- **WHAT IS NEEDED**
Could you turn the part that opens with the line containing "Stay Connected" and closes with the line containing "Copyright © 2025" into a Markdown table with the columns Num and Text, giving each line a running number and its wording and leaving out blank lines?

- **SUPPLIED RECORDS**
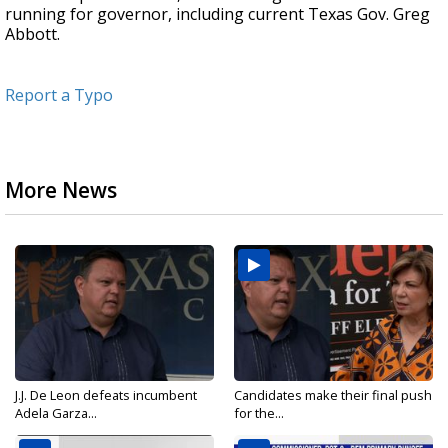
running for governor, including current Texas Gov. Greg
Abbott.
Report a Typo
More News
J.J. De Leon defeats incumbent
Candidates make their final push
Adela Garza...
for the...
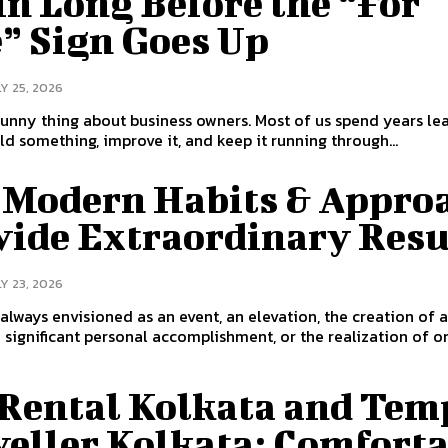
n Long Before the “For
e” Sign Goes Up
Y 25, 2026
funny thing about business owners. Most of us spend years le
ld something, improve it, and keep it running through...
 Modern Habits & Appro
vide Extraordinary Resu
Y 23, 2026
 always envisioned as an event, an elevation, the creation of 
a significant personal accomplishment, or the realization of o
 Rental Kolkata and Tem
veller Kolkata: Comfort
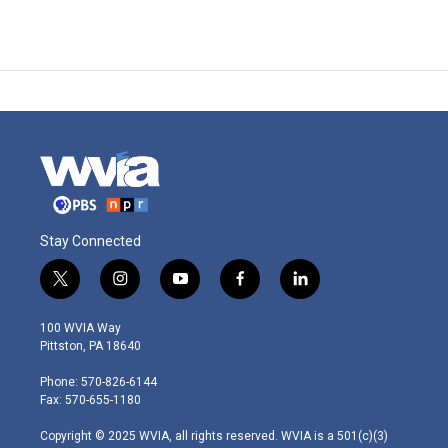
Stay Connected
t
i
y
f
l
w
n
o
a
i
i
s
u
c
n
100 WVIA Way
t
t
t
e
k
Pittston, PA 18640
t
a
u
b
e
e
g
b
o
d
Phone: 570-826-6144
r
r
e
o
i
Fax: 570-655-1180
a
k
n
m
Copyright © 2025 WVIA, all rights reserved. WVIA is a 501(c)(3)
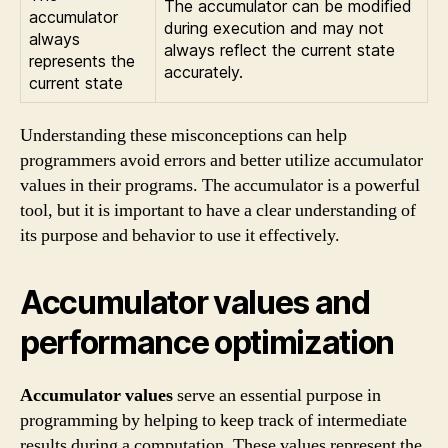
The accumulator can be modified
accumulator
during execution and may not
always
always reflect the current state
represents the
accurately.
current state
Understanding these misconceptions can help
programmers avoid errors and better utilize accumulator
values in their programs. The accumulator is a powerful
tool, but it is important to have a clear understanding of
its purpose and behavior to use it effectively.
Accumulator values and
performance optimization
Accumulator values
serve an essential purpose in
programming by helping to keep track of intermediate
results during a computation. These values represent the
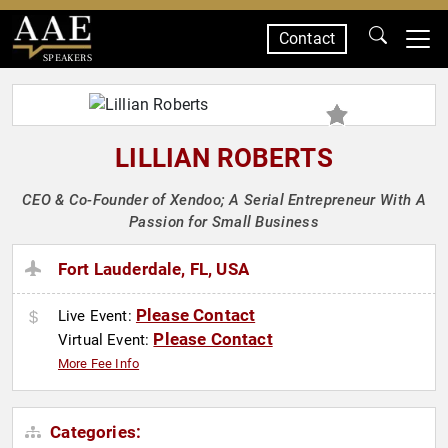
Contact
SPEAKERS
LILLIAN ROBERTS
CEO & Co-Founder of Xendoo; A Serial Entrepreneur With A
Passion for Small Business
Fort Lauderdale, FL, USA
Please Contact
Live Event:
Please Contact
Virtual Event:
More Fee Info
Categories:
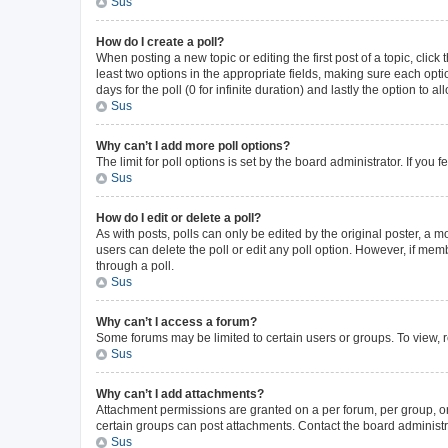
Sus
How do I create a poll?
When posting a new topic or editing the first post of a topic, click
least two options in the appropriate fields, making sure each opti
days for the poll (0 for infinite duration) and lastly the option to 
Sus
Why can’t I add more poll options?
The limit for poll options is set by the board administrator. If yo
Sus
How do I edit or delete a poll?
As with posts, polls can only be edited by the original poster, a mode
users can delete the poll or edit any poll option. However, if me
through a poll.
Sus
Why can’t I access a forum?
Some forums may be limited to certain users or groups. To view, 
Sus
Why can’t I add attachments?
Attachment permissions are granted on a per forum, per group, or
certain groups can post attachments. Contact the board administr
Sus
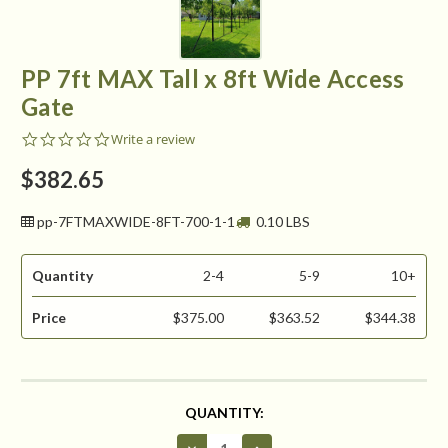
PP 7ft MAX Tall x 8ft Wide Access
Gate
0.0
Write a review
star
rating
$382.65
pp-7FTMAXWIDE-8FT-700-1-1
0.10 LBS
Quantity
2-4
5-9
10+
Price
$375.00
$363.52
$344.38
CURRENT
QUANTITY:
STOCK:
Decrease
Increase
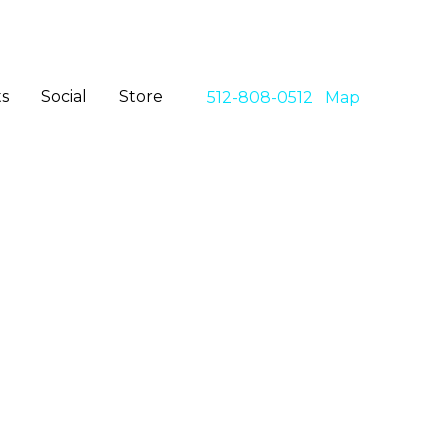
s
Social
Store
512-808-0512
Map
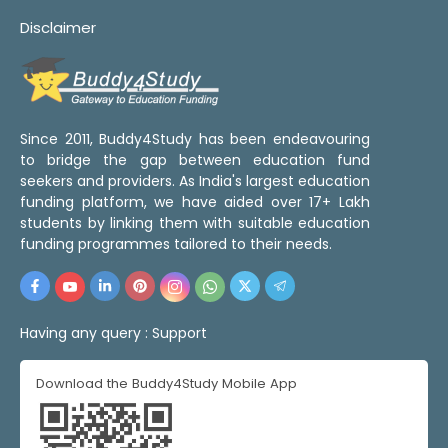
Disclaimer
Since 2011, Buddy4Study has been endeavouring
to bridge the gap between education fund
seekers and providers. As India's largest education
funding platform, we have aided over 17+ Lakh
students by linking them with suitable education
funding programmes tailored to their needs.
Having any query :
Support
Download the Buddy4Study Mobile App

...

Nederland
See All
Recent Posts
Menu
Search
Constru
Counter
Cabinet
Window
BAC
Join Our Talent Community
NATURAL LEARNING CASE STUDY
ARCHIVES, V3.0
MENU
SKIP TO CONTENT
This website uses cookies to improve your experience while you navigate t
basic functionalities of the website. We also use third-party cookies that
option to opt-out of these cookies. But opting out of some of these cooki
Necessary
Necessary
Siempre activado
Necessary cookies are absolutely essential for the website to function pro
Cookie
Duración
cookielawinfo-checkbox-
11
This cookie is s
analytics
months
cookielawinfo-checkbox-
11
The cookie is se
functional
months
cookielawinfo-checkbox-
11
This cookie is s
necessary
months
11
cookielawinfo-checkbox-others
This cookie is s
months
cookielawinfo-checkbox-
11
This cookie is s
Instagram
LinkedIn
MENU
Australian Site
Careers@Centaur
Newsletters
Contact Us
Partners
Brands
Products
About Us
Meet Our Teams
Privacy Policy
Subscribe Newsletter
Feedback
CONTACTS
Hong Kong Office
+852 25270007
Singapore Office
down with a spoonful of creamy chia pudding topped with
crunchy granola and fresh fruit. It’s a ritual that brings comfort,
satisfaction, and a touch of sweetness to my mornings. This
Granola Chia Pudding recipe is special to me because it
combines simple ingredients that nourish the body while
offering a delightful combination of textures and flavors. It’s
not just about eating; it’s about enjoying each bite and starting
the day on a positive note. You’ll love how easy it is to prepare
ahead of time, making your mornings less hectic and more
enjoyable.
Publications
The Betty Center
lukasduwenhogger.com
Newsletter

- **WRITTEN ANSWER**
| Num | Text |
|---|---|
| 1 | Stay Connected |
| 2 | t |
| 3 | i |
| 4 | y |
| 5 | f |
| 6 | l |
| 7 | w |
| 8 | n |
| 9 | o |
| 10 | a |
| 11 | i |
| 12 | i |
| 13 | s |
| 14 | u |
| 15 | c |
| 16 | n |
| 17 | 100 WVIA Way |
| 18 | t |
| 19 | t |
| 20 | t |
| 21 | e |
| 22 | k |
| 23 | Pittston, PA 18640 |
| 24 | t |
| 25 | a |
| 26 | u |
| 27 | b |
| 28 | e |
| 29 | e |
| 30 | g |
| 31 | b |
| 32 | o |
| 33 | d |
| 34 | Phone: 570-826-6144 |
| 35 | r |
| 36 | r |
| 37 | e |
| 38 | o |
| 39 | i |
| 40 | Fax: 570-655-1180 |
| 41 | a |
| 42 | k |
| 43 | n |
| 44 | m |
| 45 | Copyright © 2025 WVIA, all rights reserved. WVIA is a 501(c)(3) |